◆ **SOURCE DATA**
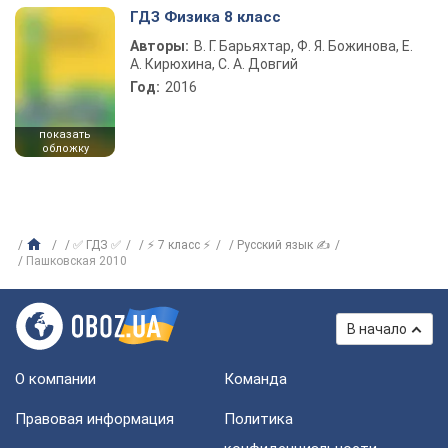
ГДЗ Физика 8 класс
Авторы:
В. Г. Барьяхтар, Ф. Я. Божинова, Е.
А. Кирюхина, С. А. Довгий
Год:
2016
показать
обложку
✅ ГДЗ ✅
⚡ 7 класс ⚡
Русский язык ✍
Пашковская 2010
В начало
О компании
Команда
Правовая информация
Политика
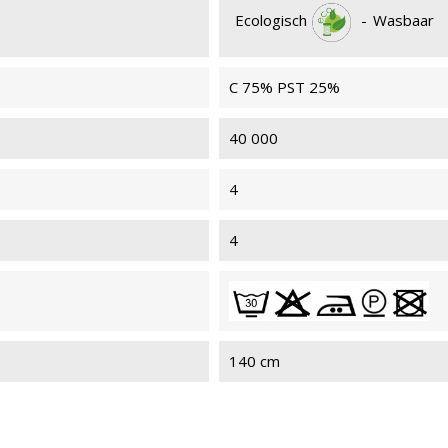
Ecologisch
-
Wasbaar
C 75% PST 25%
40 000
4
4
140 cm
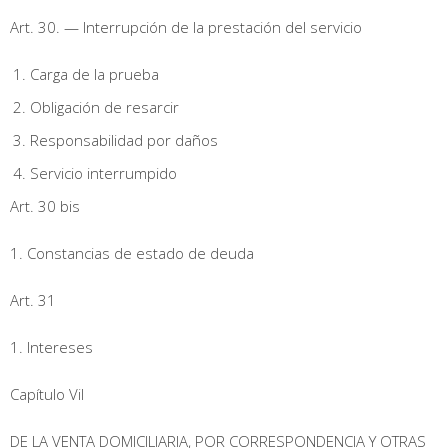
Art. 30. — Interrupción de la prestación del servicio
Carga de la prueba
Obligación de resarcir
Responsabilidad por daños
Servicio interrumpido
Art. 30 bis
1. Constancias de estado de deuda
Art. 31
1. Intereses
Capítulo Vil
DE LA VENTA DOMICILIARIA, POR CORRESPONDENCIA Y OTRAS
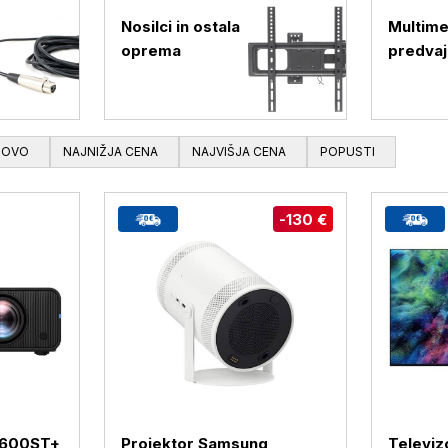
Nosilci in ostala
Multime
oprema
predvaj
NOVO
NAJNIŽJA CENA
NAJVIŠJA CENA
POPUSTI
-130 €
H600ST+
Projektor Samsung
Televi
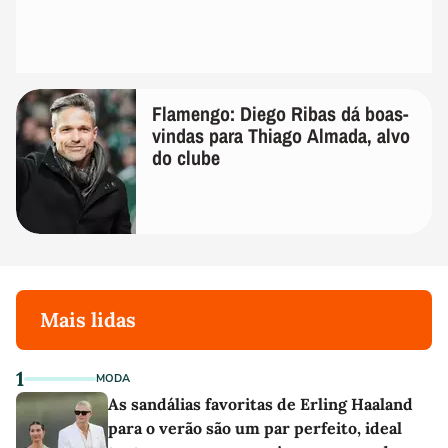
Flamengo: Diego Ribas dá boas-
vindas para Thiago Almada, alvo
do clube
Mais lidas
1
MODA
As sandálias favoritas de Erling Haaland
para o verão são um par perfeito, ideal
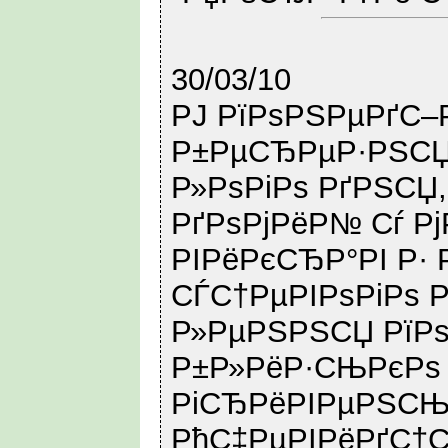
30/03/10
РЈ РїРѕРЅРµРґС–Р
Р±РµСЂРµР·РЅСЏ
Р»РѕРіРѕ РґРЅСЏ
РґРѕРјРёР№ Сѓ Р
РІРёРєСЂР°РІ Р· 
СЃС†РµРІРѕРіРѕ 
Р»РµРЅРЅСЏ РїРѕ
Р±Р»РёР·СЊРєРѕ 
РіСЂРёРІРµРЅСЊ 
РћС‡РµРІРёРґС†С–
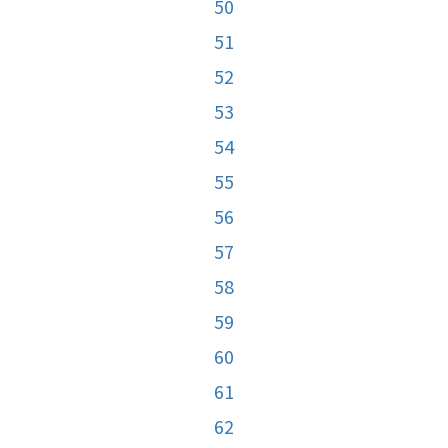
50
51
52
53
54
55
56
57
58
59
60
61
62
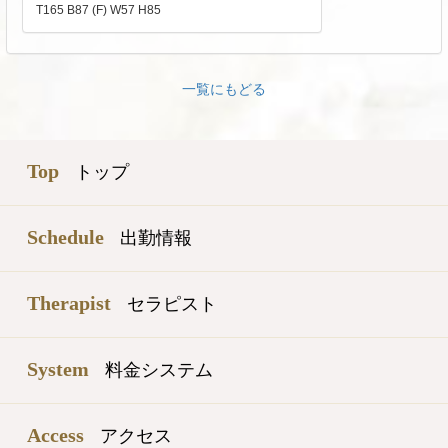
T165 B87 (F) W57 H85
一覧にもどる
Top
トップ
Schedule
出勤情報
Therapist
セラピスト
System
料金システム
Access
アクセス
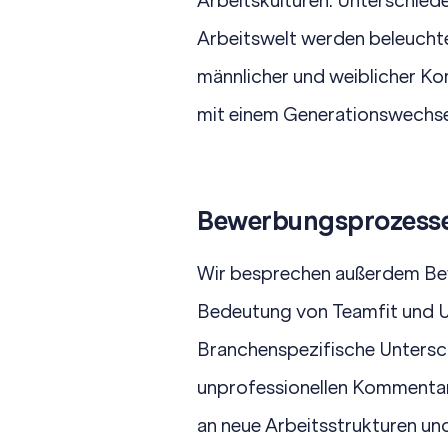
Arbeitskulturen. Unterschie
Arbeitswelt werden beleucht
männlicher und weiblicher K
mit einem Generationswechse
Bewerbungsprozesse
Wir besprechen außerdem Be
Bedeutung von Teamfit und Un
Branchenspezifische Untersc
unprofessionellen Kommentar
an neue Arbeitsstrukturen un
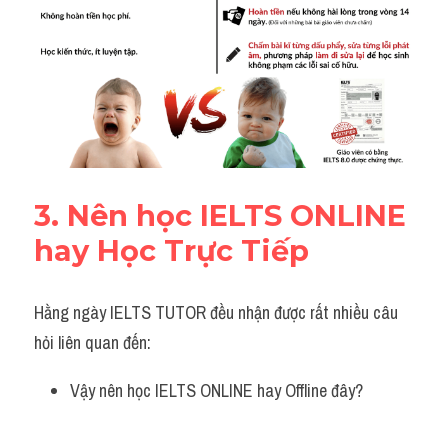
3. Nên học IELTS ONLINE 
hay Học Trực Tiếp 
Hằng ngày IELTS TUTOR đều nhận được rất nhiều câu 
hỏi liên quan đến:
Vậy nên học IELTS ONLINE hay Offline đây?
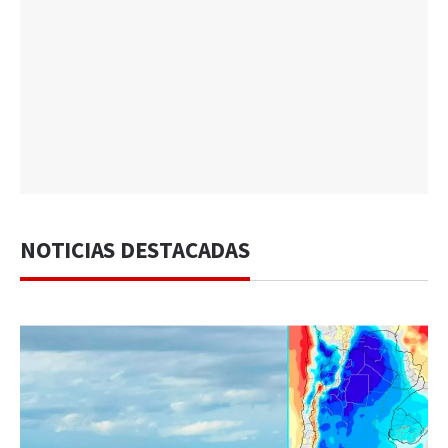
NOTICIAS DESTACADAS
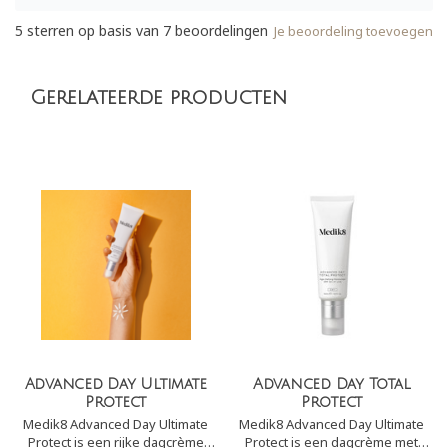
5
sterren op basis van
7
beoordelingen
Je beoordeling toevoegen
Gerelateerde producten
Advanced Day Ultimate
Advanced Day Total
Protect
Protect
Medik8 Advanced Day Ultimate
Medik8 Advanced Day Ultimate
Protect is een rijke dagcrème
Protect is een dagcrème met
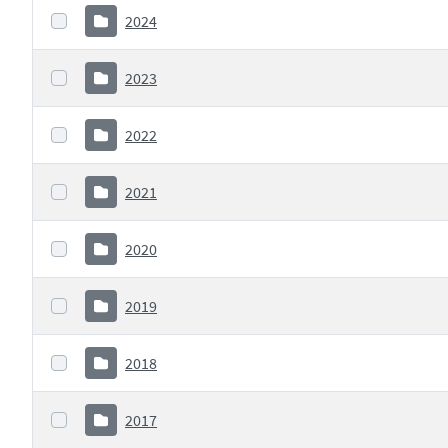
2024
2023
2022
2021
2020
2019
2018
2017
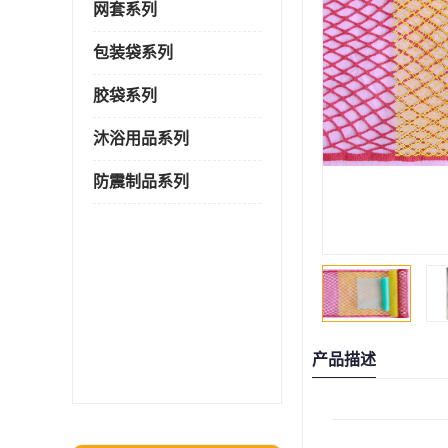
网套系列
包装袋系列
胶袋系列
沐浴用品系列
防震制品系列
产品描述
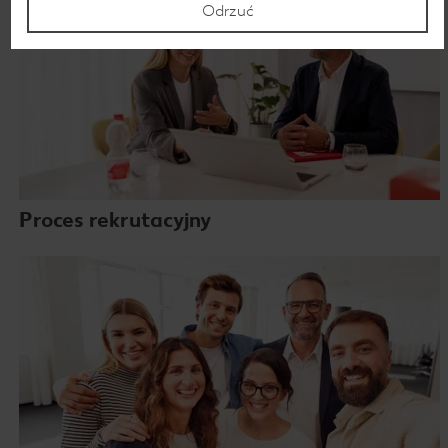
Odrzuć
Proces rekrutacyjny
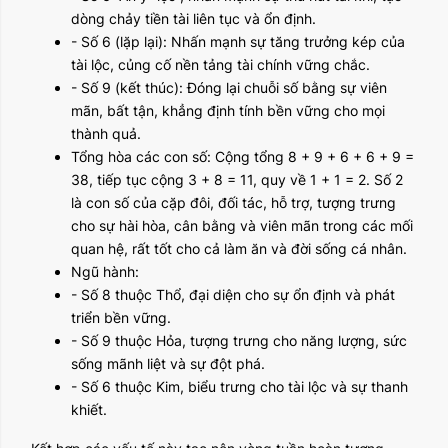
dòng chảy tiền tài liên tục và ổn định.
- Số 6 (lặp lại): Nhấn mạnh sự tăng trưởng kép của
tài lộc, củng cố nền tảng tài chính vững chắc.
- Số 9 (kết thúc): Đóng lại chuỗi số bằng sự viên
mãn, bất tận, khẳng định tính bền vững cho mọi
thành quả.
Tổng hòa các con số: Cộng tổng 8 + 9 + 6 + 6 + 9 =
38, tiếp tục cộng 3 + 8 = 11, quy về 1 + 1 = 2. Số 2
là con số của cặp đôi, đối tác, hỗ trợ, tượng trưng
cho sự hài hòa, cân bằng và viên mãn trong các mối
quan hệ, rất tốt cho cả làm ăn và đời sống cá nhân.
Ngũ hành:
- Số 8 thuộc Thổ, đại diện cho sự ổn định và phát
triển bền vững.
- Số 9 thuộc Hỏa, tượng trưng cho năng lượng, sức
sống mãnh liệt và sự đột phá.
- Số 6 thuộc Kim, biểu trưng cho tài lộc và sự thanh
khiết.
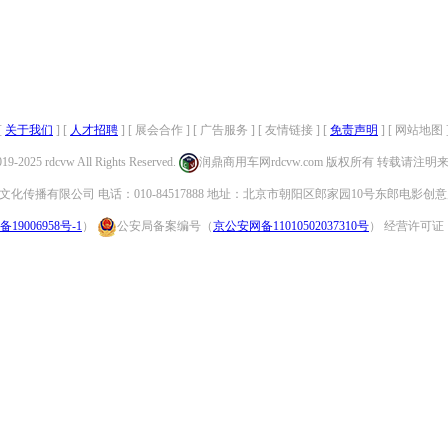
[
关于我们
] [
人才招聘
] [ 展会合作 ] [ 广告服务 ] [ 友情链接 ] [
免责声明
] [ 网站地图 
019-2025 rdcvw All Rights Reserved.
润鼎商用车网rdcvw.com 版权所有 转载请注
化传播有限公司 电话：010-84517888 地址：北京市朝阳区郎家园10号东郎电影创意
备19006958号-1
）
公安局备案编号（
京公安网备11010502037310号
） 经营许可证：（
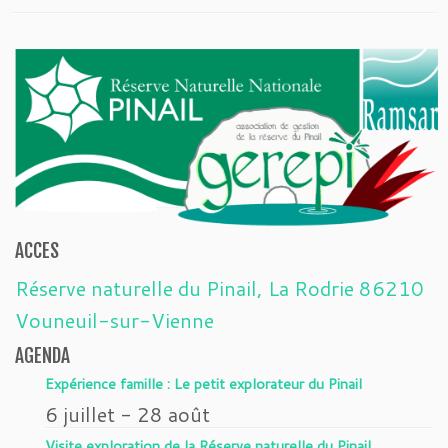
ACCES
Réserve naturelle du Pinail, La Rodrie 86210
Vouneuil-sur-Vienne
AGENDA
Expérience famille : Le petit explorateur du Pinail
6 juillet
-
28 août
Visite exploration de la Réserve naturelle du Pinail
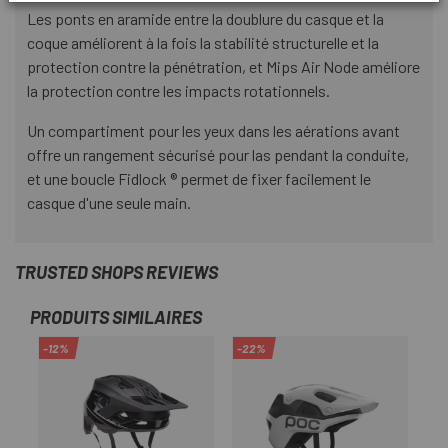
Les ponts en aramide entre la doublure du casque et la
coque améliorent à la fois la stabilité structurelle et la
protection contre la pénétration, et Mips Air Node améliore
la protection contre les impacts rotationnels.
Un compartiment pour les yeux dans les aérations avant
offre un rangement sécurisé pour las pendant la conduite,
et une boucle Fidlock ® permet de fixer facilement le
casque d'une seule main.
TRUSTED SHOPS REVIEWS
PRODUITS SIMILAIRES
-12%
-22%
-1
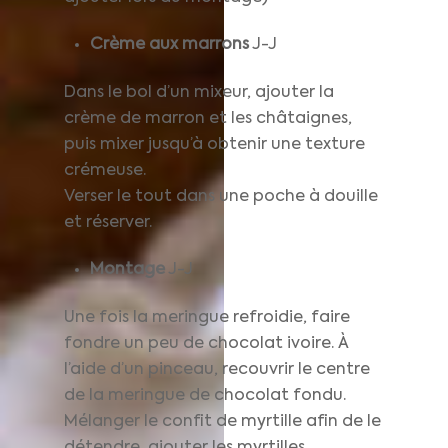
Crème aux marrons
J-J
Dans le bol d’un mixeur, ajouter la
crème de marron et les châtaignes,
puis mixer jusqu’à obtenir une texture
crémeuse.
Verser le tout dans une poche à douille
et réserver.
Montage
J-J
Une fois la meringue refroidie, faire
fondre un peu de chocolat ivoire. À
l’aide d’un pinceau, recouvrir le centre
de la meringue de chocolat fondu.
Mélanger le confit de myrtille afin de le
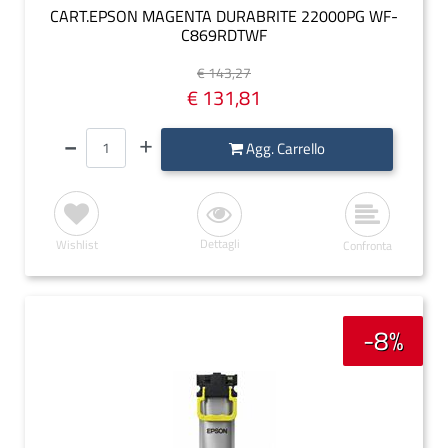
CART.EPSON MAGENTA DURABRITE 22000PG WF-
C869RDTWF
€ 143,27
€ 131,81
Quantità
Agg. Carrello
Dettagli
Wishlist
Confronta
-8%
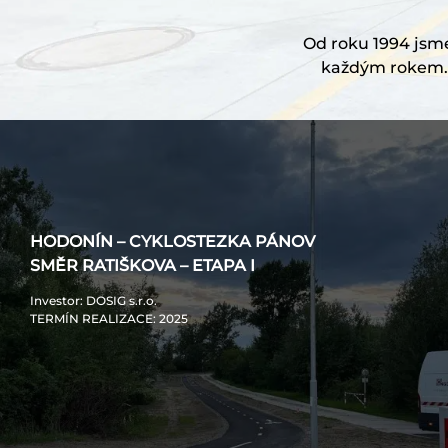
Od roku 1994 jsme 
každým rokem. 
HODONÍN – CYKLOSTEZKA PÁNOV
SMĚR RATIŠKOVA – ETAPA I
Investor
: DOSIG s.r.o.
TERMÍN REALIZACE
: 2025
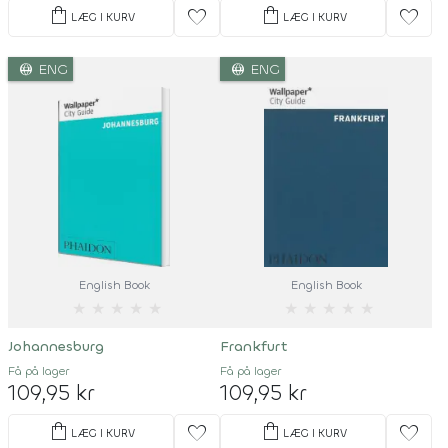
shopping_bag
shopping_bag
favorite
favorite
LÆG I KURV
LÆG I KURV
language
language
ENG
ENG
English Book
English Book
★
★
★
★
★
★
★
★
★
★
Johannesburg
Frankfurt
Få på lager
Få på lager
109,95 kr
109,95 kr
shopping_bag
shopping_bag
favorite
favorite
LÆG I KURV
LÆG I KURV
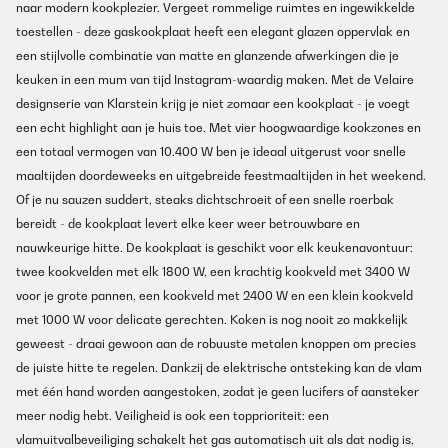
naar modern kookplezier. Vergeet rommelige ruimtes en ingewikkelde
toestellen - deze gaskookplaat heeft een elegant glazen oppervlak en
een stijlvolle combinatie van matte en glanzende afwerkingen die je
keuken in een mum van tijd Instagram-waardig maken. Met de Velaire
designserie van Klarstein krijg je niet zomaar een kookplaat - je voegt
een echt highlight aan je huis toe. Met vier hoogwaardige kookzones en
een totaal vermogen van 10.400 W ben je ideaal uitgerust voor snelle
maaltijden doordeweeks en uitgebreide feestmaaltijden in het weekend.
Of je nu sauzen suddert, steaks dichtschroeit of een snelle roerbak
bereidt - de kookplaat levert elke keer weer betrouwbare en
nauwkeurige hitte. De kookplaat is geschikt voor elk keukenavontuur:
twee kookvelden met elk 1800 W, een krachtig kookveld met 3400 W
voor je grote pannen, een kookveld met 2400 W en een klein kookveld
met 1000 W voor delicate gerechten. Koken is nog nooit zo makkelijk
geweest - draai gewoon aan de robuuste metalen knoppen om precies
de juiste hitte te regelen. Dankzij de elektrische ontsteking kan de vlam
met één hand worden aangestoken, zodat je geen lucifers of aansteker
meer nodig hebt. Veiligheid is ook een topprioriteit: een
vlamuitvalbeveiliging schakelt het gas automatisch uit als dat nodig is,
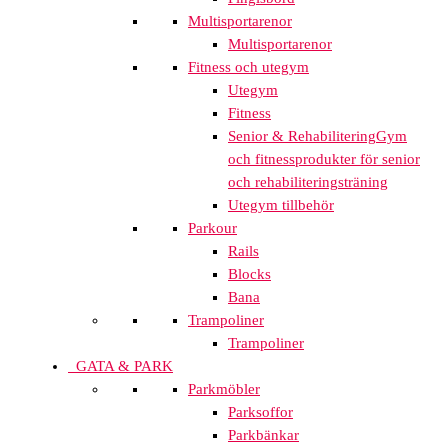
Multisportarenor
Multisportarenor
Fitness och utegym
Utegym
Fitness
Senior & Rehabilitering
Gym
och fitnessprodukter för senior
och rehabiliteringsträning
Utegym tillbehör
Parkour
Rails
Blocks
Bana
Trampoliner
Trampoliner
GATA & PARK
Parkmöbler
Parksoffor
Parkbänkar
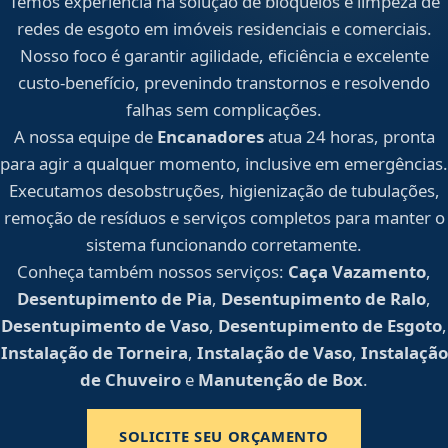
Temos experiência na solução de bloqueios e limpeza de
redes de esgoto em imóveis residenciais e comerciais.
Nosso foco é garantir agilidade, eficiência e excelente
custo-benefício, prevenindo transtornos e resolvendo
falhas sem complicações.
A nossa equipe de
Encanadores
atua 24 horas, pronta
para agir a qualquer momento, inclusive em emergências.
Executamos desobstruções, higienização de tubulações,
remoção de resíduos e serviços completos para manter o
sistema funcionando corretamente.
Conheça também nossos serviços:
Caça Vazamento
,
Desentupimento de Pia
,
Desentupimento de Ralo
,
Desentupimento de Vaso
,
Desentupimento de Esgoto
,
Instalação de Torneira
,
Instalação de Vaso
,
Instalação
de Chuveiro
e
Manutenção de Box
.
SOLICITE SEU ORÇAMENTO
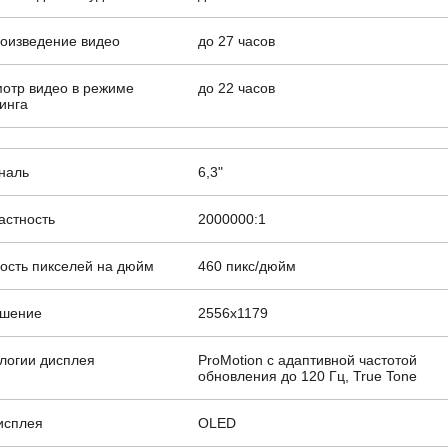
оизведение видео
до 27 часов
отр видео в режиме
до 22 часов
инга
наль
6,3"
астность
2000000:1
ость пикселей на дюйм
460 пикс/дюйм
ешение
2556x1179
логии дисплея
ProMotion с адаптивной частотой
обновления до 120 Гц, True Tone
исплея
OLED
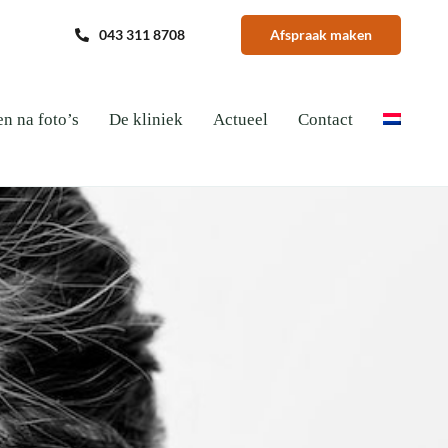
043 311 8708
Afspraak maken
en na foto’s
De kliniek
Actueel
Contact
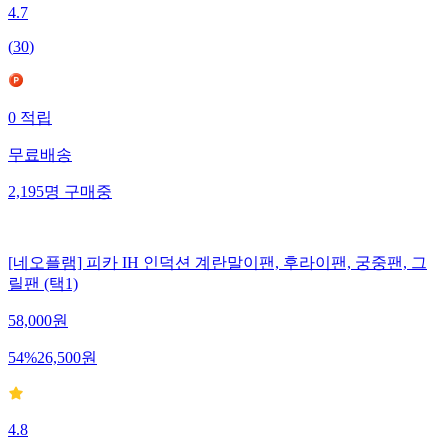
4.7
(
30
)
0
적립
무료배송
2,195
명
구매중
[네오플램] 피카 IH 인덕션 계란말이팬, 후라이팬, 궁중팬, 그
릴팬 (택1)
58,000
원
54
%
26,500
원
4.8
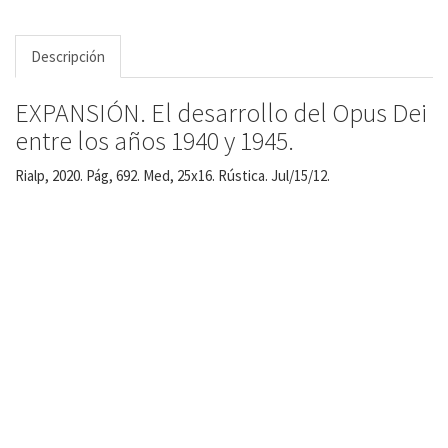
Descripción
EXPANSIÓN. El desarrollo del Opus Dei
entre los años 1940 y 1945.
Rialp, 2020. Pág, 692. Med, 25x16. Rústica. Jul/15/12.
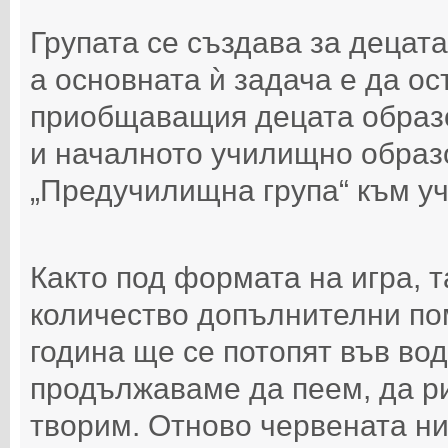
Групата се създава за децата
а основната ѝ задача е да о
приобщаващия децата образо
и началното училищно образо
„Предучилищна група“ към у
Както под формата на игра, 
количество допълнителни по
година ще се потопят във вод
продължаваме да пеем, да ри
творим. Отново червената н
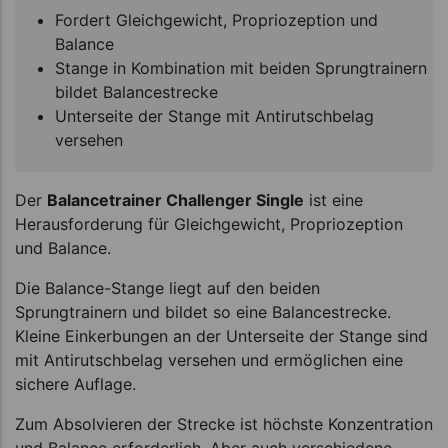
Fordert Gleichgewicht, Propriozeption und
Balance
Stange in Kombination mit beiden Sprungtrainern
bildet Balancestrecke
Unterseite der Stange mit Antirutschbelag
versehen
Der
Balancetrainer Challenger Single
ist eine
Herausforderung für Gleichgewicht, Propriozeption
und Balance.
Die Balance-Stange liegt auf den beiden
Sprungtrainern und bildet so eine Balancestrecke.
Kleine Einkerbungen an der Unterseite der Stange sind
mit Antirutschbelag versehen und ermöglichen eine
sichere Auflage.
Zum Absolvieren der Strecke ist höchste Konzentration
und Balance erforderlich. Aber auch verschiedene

◆ **WHAT IS REQUIRED**
Reproduce the material above exactly, first line through the line that contains "C 75% PST 25%", minus the pictures.

◆ **COMPLETED EXERCISE**
ГДЗ Физика 8 класс
Авторы:
В. Г. Барьяхтар, Ф. Я. Божинова, Е.
А. Кирюхина, С. А. Довгий
Год:
2016
показать
обложку
✅ ГДЗ ✅
⚡ 7 класс ⚡
Русский язык ✍
Пашковская 2010
В начало
О компании
Команда
Правовая информация
Политика
Ecologisch
-
Wasbaar
C 75% PST 25%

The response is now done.